= Jaye simpson =

Oji-Cree-Salteaux writer from Canada

jaye simpson (stylized in all lowercase) is an Oji-Cree-Saulteaux indigiqueer writer, poet, activist, and drag queen.

== Personal life ==
simpson resides in Vancouver, British Columbia, on the territories of the Musqueam, Tsleil-Waututh, and Squamish nations. she (Note: simpson uses she/her and they/them pronouns.

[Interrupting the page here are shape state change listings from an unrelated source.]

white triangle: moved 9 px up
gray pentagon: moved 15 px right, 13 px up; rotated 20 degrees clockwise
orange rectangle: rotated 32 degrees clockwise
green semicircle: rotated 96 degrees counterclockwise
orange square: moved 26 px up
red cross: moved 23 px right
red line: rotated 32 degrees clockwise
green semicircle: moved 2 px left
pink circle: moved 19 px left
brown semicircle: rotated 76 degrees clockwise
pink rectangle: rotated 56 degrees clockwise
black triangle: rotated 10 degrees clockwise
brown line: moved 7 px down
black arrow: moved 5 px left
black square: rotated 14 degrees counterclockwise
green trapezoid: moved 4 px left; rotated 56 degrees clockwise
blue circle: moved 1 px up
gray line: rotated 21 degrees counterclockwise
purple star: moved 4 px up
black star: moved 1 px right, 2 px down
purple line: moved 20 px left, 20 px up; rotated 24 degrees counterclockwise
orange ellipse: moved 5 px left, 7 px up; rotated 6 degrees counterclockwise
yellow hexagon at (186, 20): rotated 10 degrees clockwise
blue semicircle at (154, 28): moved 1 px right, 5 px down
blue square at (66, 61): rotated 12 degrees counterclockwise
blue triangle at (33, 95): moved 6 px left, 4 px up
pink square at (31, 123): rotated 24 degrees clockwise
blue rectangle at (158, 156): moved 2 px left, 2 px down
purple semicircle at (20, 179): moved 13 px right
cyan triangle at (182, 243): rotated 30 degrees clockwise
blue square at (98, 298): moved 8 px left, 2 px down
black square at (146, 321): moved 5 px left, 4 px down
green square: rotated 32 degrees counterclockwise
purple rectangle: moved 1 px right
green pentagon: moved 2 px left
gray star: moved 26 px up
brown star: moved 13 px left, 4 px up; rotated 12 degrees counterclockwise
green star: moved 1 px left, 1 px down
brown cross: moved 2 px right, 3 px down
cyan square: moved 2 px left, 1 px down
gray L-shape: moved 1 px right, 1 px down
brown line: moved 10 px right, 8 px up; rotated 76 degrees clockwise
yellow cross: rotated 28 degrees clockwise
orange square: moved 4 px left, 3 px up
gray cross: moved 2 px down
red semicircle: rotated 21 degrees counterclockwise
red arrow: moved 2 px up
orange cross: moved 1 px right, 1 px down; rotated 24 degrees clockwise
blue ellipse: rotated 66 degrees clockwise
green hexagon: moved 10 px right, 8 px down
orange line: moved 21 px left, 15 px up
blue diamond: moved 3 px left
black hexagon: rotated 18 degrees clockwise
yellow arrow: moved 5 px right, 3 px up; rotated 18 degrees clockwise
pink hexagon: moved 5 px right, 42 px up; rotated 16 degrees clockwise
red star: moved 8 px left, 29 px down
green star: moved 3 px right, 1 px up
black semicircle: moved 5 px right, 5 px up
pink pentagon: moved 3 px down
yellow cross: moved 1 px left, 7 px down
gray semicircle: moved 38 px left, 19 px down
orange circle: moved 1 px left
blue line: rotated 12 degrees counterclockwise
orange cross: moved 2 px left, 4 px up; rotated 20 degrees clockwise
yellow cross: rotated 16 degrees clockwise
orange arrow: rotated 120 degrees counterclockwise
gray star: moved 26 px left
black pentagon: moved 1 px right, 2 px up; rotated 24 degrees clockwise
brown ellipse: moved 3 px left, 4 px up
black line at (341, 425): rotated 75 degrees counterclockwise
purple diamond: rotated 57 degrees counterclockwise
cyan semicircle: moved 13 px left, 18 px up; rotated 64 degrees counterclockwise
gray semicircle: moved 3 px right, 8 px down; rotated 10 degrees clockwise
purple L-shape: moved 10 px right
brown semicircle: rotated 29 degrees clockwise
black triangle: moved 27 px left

This article uses she/her for consistency.) writes her name, pronouns, and the word "i" in lowercase letters.

== Career ==
simpson was a finalist for the Dayne Ogilvie Prize for LGBTQ Canadian writers in 2021 for her debut poetry collection it was never going to be okay, published by Nightwood Editions in 2020. The book won the 2021 Indigenous Voices Award for poetry. her work has been published in a variety of magazines, including her piece "all this out of spite" in St@nzass summer 2021 issue. simpson's story "The Ark of the Turtle's Back" was published in Love After the End, an anthology collection edited by Joshua Whitehead. In 2025, her poetry collection, a body more tolerable, was published.

simpson writes in both English and Swampy Cree. her subjects include indigeneity, queerness, and her experience in the child welfare system.

In 2026 she was nominated for a Lambda Literary Award for Transgender Poetry, and had a small acting role as Sammie in the film Seventeen.